The Mudcat Café TM
Thread #30772   Message #2781151
Posted By: Jim Carroll
05-Dec-09 - 04:24 AM
Thread Name: Lyr Add: Dear Old Skibbereen
Subject: RE: Lyr Add: Dear Old Skibbereen
To put this song in context, this is part of a talk we attended during the 150th Famine commemoration, given by a ballad-scholar friend.
The events described came from a report in the Skibbereen area.
Jim Carroll

Even though it is extremely relevant to our theme of emigration , we cannot now delve too deeply into the whole area of the Great Famine which was brought about by a system of landlordism and rack-renting which forced the Irish plot-holder to depend on the potato. However, before leaving the area, I would ask you to bear in mind that this was a totally artificial famine brought about by economic considerations. Ireland in 1847 was not short of food, for only the potato was affected.
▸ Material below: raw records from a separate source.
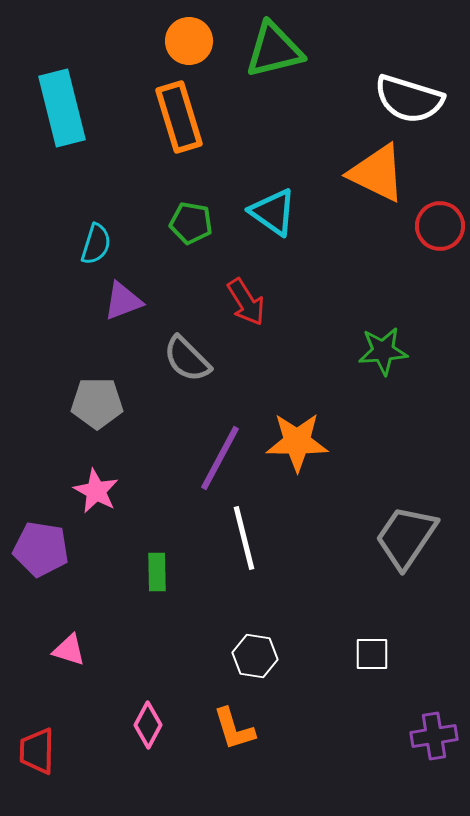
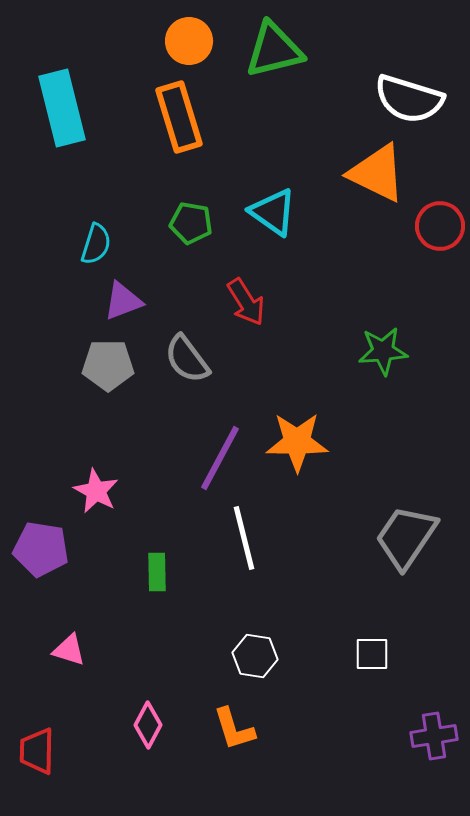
gray semicircle: rotated 8 degrees clockwise
gray pentagon: moved 11 px right, 38 px up
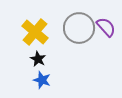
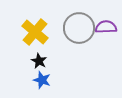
purple semicircle: rotated 50 degrees counterclockwise
black star: moved 1 px right, 2 px down
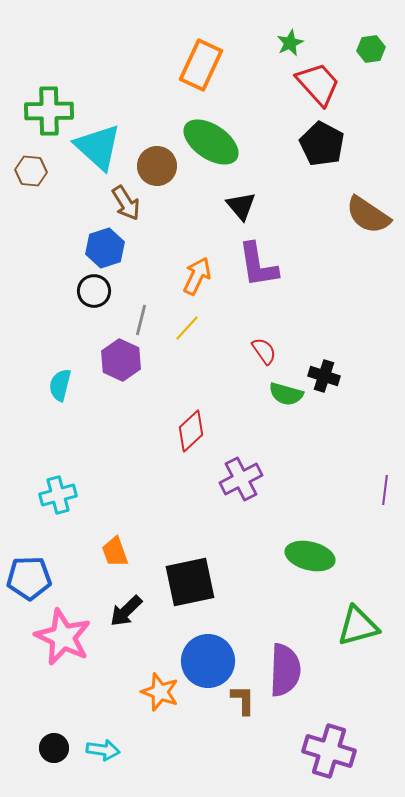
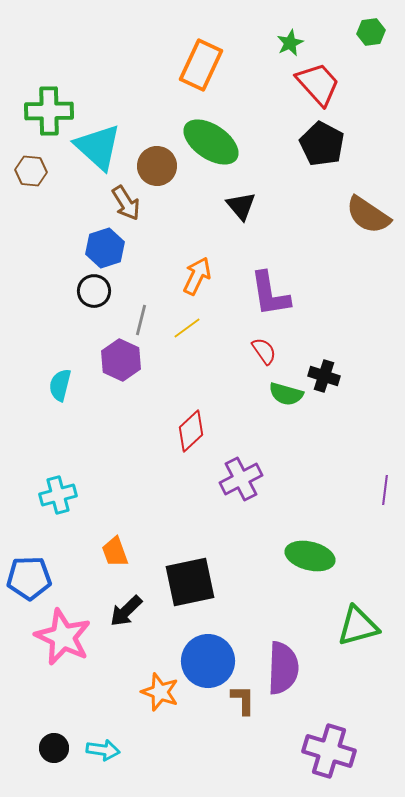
green hexagon at (371, 49): moved 17 px up
purple L-shape at (258, 265): moved 12 px right, 29 px down
yellow line at (187, 328): rotated 12 degrees clockwise
purple semicircle at (285, 670): moved 2 px left, 2 px up
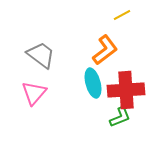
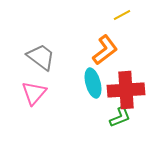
gray trapezoid: moved 2 px down
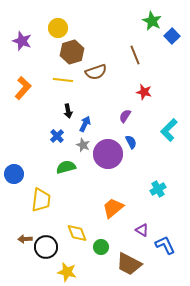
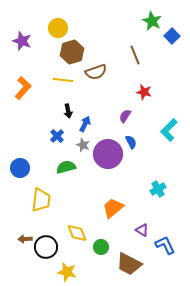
blue circle: moved 6 px right, 6 px up
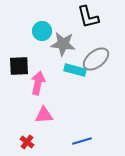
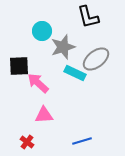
gray star: moved 3 px down; rotated 25 degrees counterclockwise
cyan rectangle: moved 3 px down; rotated 10 degrees clockwise
pink arrow: rotated 60 degrees counterclockwise
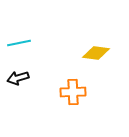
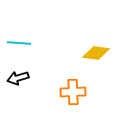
cyan line: rotated 15 degrees clockwise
The coffin ships which ferried the starving refugees from the potato famine to England and America went alongside ships carrying enough meat and cereals out of the country to have fed the population adequately. But the small farmers and peasants who reared the meat and grew the grain did so to pay their rent, and many thousands of them starved to death rather than lose their miserable cabins and plots of ground. Horrific obscene as this was, we in the 1990's have no reason to feel morally superior as we in the European union and North America hoard beef, grain and butter mountains while much of the world still starves.
But let me sum up the whole aura of despair at the time by quoting you a piece from the 'Cork Examiner' of March 19th, 1847, reporting on a court case in which a man had been charged with stealing food. In his defence he said that he was driven to it by what had happened to his wife. The Court was told:
The starving woman lay in her hovel next to her dead three year old son, waiting for her husband to return from begging food. When night fell and his failure to return led her to imagine him dead in a ditch, she lay there in the faint fire's dying embers, caressing with her eyes her dead son's face and tiny fists. with death searching her, and now with her own fists clenched, she made one last effort to stay alive. Crawling as far away from her son's face as she could, as if to preserve his personality, or at least her memory of it, she came to his bare feet and proceeded to eat them.
When her husband returned and saw what had happened, he buried the child, went out, and was caught trying to steal food. At his trial, the magistrate from his immediate district intervened on his behalf, citing the wife's act as a circumstance deserving special consideration. The baby's body was exhumed, the flesh of both its feet and legs were found to have been gnawed to the bone, and the husband released and allowed to return to his wife.